For some futher thoughts, Peter Merholz wrote a review back in September. I totally relate to his frustration with that lack of actual data Watters uses to support his assertions, but since Peter already covered it, I won't write about it here again.
Last night I got together with a wonderful old friend I hadn't seen in nearly ten years. During our discussion, she mentioned a woman with whom we had both attended summer camp had died. It's always such odd news to hear of the death of someone you haven't thought about or seen in many many years. Suddenly and unexpectedly, you miss them.
Today as I was running, my thoughts turned to Betsy and my memories of her: shockingly long bright red hair, her nose ring (which really seemed like something odd and amazing when I was a twelve-year-old girl), and her incredible mountaineering and canoeing skills. I strained to keep running against a brutally cold and strong wind along the Hudson River, but I never thought of stopping, or just turning to go back home, because I had a goal and I wouldn't give up. With my thoughts on Betsy, I realized that's not how I used to be.
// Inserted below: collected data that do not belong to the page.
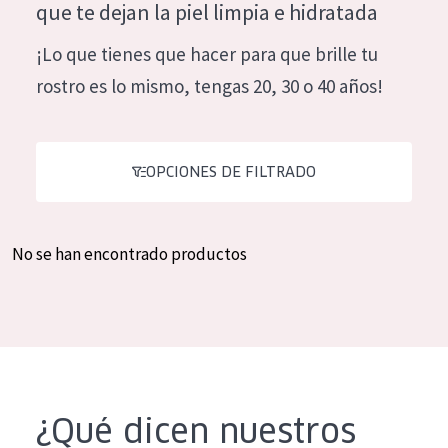
que te dejan la piel limpia e hidratada
Hidratación y luminosidad
German
¡Lo que tienes que hacer para que brille tu
Reducción de arrugas
Spanish
rostro es lo mismo, tengas 20, 30 o 40 años!
Regeneración
Greek
Firmeza
Piel menopáusica
OPCIONES DE FILTRADO
TIPO DE PRODUCTO
No se han encontrado productos
Crema de día
Crema de noche
Crema de ojos
Sérum
Limpieza
¿Qué dicen nuestros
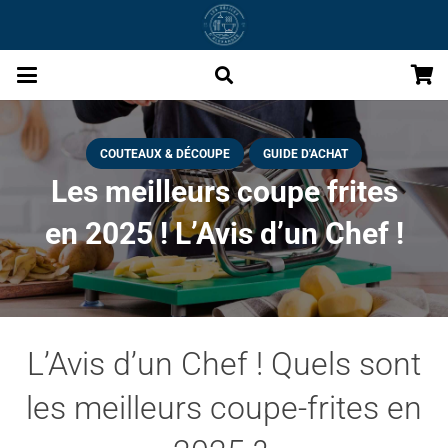
COUTEAUX & DÉCOUPE
GUIDE D'ACHAT
Les meilleurs coupe frites
en 2025 ! L’Avis d’un Chef !
L’Avis d’un Chef ! Quels sont
les meilleurs coupe-frites en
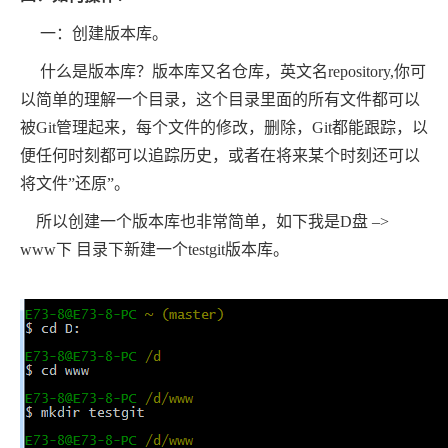
一：创建版本库。
什么是版本库？版本库又名仓库，英文名repository,你可
以简单的理解一个目录，这个目录里面的所有文件都可以
被Git管理起来，每个文件的修改，删除，Git都能跟踪，以
便任何时刻都可以追踪历史，或者在将来某个时刻还可以
将文件”还原”。
所以创建一个版本库也非常简单，如下我是D盘 –>
www下 目录下新建一个testgit版本库。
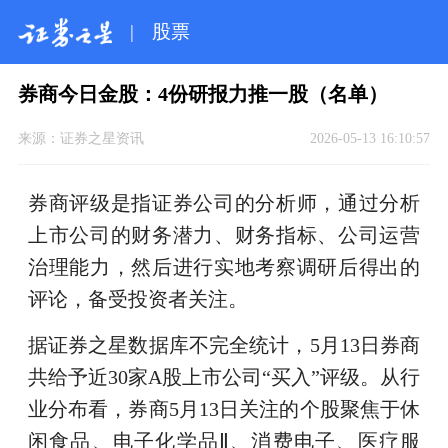
|
股票
券商今日金股：4份研报力推一股（名单）
来源：
证券之星资讯
2026-05-13 16:10:57
券商评级是指证券公司的分析师，通过分析
上市公司的财务潜力、财务指标、公司运营
治理能力，然后进行实地考察调研后得出的
评论，备受投资者关注。
据证券之星数据库不完全统计，5月13日券商
共给予近30家A股上市公司“买入”评级。从行
业分布看，券商5月13日关注的个股聚焦于休
闲食品、电子化学品Ⅱ、消费电子、医疗服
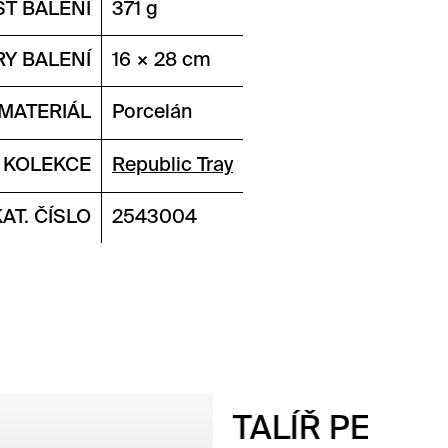
T BALENÍ
371 g
Y BALENÍ
16 × 28 cm
MATERIÁL
Porcelán
KOLEKCE
Republic Tray
KAT. ČÍSLO
2543004
TALÍŘ PEARL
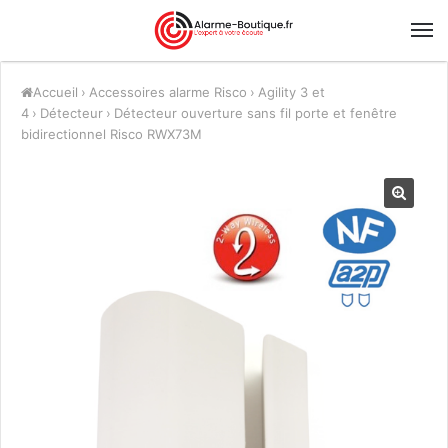
Accueil
›
Accessoires alarme Risco
›
Agility 3 et
4
›
Détecteur
›
Détecteur ouverture sans fil porte et fenêtre
bidirectionnel Risco RWX73M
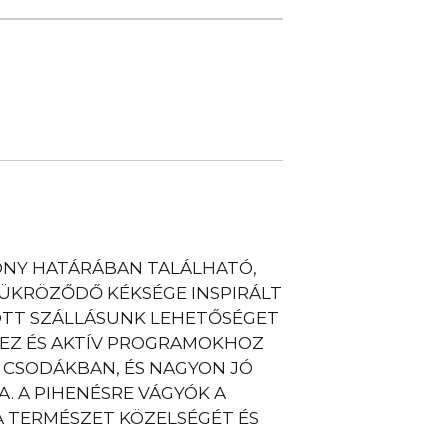
NY HATÁRÁBAN TALÁLHATÓ,
TÜKRÖZŐDŐ KÉKSÉGE INSPIRÁLT
TOTT SZÁLLÁSUNK LEHETŐSÉGET
HEZ ÉS AKTÍV PROGRAMOKHOZ
 CSODÁKBAN, ÉS NAGYON JÓ
. A PIHENÉSRE VÁGYÓK A
A TERMÉSZET KÖZELSÉGÉT ÉS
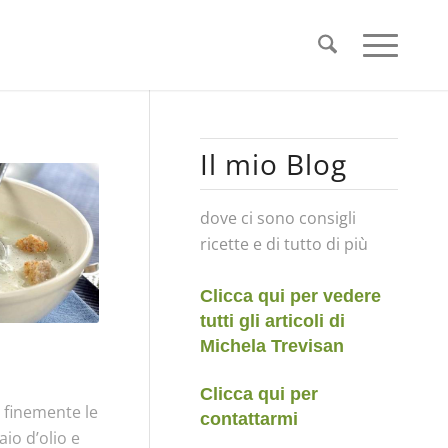
Il mio Blog
dove ci sono consigli
ricette e di tutto di più
Clicca qui per vedere
tutti gli articoli di
Michela Trevisan
Clicca qui per
a finemente le
contattarmi
aio d’olio e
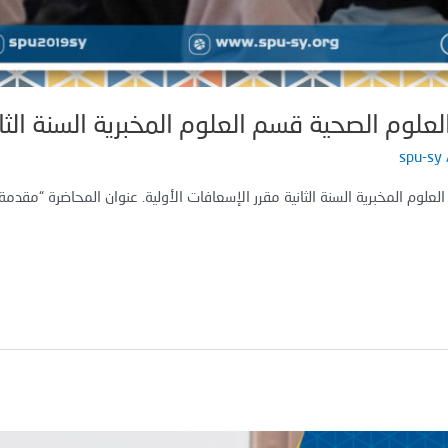
لوم الصحية قسم العلوم المخبرية السنة الثان
spu-sy
لوم المخبرية السنة الثانية مقرر الإسعافات الأولية. عنوان المحاضرة “مقدمة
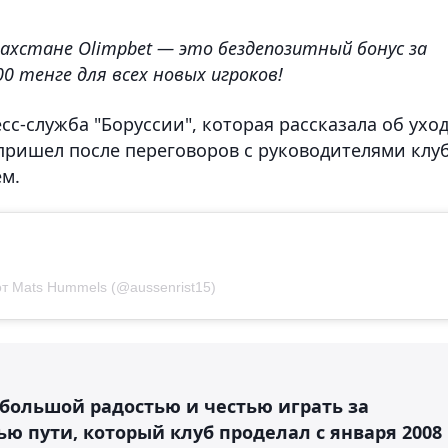
захстане Olimpbet — это бездепозитный бонус за
0 тенге для всех новых игроков!
сс-служба "Боруссии", которая рассказала об ухо
пришел после переговоров с руководителями клу
ем.
т Mats Hummels (@aussenrist15)
 большой радостью и честью играть за
ью пути, который клуб проделал с января 2008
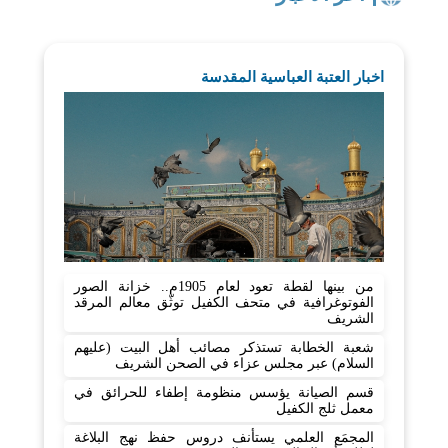
اخبار العتبة العباسية المقدسة
من بينها لقطة تعود لعام 1905م.. خزانة الصور
الفوتوغرافية في متحف الكفيل توثّق معالم المرقد
الشريف
شعبة الخطابة تستذكر مصائب أهل البيت (عليهم
السلام) عبر مجلس عزاء في الصحن الشريف
قسم الصيانة يؤسس منظومة إطفاء للحرائق في
معمل ثلج الكفيل
المجمَع العلمي يستأنف دروس حفظ نهج البلاغة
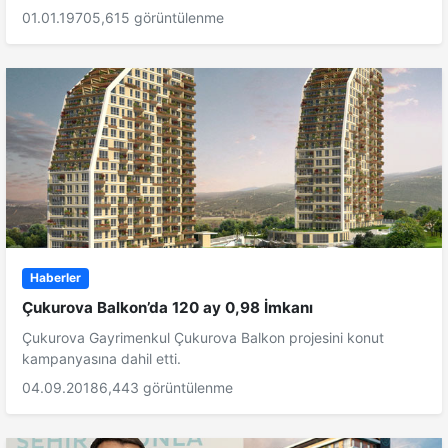
01.01.1970
5,615 görüntülenme
Haberler
Çukurova Balkon’da 120 ay 0,98 İmkanı
Çukurova Gayrimenkul Çukurova Balkon projesini konut
kampanyasına dahil etti.
04.09.2018
6,443 görüntülenme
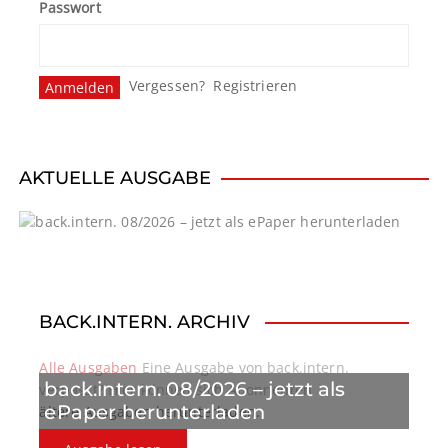
Passwort
Vergessen?
Registrieren
AKTUELLE AUSGABE
BACK.INTERN. ARCHIV
Alle Ausgaben
Eine Ausgabe von back.intern.
back.intern. 08/2026 – jetzt als
verpasst? Hier können sich Abonnenten
ePaper herunterladen
ältere Ausgaben herunterladen.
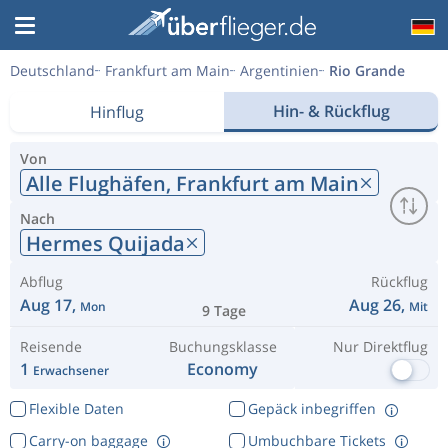
Deutschland
Frankfurt am Main
Argentinien
Rio Grande
Hin- & Rückflug
Hinflug
Von
Alle Flughäfen,
Frankfurt am Main
Nach
Hermes Quijada
Abflug
Rückflug
Aug 17,
Aug 26,
Mon
Mit
9 Tage
Reisende
Buchungsklasse
Nur Direktflug
1
Economy
Erwachsener
Flexible Daten
Gepäck inbegriffen
Carry-on baggage
Umbuchbare Tickets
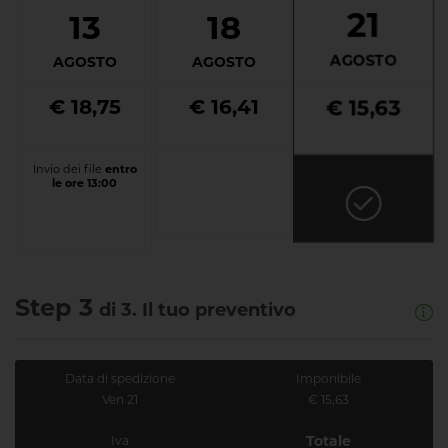
21
13
18
AGOSTO
AGOSTO
AGOSTO
€ 18,75
€ 16,41
€ 15,63
Invio dei file
entro
le ore 13:00
Step 3
di 3. Il tuo preventivo
Data di spedizione
Imponibile
Ven 21
€ 15,63
Totale
Iva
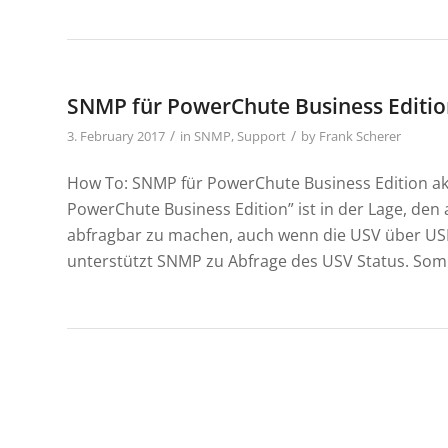
SNMP für PowerChute Business Editio
/
/
3. February 2017
in
SNMP
,
Support
by
Frank Scherer
How To: SNMP für PowerChute Business Edition akt
PowerChute Business Edition” ist in der Lage, d
abfragbar zu machen, auch wenn die USV über USB
unterstützt SNMP zu Abfrage des USV Status. Somi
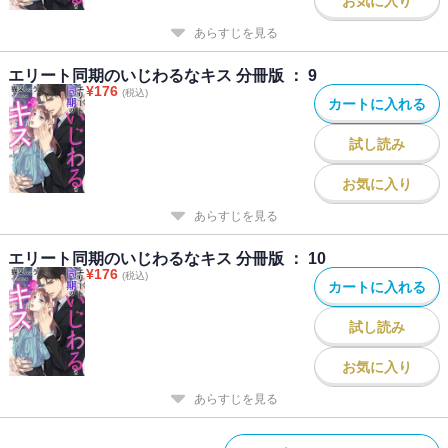
お気に入り
あらすじを見る
エリート同期のいじわるなキス 分冊版 ： 9
¥
176
(税込)
カートに入れる
試し読み
お気に入り
あらすじを見る
エリート同期のいじわるなキス 分冊版 ： 10
¥
176
(税込)
カートに入れる
試し読み
お気に入り
あらすじを見る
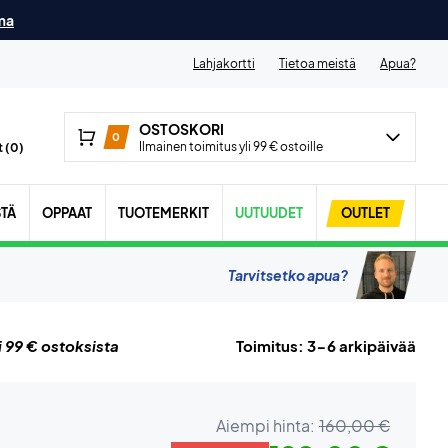
ma
Lahjakortti
Tietoa meistä
Apua?
OSTOSKORI
0
Ilmainen toimitus yli 99 € ostoille
 (
0
)
STÄ
OPPAAT
TUOTEMERKIT
UUTUUDET
OUTLET
Tarvitsetko apua?
i 99 € ostoksista
Toimitus: 3-6 arkipäivää
Aiempi hinta:
160,00 €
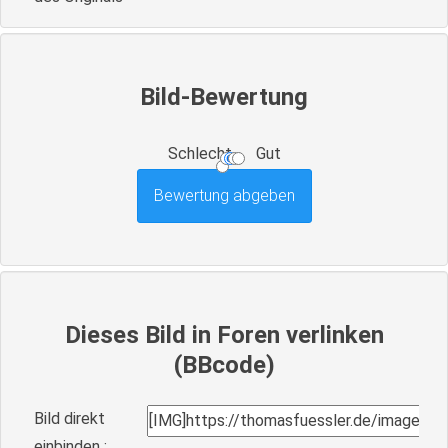
Bild-Bewertung
Schlecht
Gut
Dieses Bild in Foren verlinken
(BBcode)
Bild direkt
einbinden :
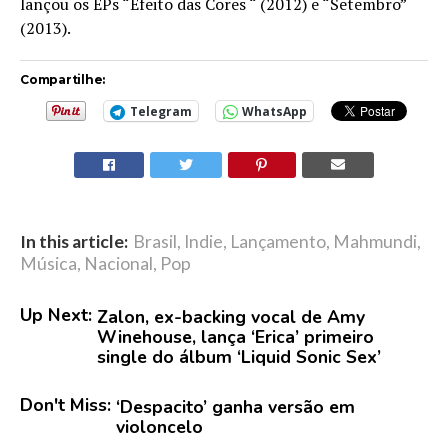
lançou os EPs “Efeito das Cores “ (2012) e “Setembro”
(2013).
Compartilhe:
Telegram
WhatsApp
In this article:
Brasil
,
Indie
,
Lançamento
,
Mahmundi
,
Música
,
Nacional
,
Pop
Up Next:
Zalon, ex-backing vocal de Amy
Winehouse, lança ‘Erica’ primeiro
single do álbum ‘Liquid Sonic Sex’
Don't Miss:
‘Despacito’ ganha versão em
violoncelo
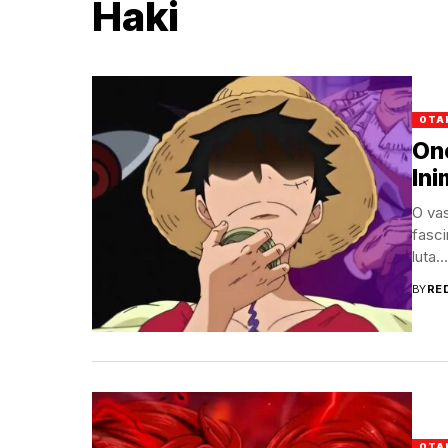
Haki
OTA
On
In
O vas
fasci
luta...
BY
RE
OTA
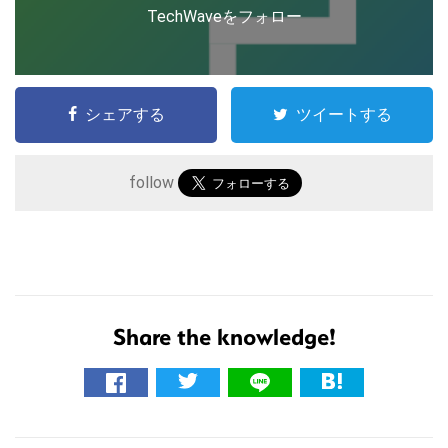
TechWaveをフォロー
シェアする
ツイートする
follow
こ
Share the knowledge!
の
サ
イ
ト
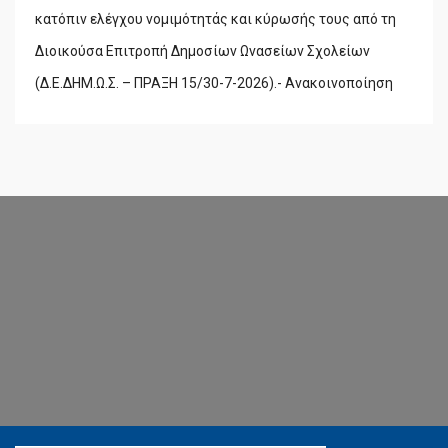
κατόπιν ελέγχου νομιμότητάς και κύρωσής τους από τη
Διοικούσα Επιτροπή Δημοσίων Ωνασείων Σχολείων
(Δ.Ε.ΔΗΜ.Ω.Σ. – ΠΡΑΞΗ 15/30-7-2026).- Ανακοινοποίηση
In 1984, I had been away at summer camp for nearly four weeks, and it was Saturday morning of parents' weekend. I was at the canoeing department, working on my landings, and anxiously awaiting my parents' arrival. My tandem landings (where you paddle your canoe at an angle towards the dock, then at the last minute, turn it so you end up "parked" along side) were all that I needed to complete my Boatswain, the first rank given by the canoeing department to recognize a camper's canoeing skills. I had been working on it every day since camp began.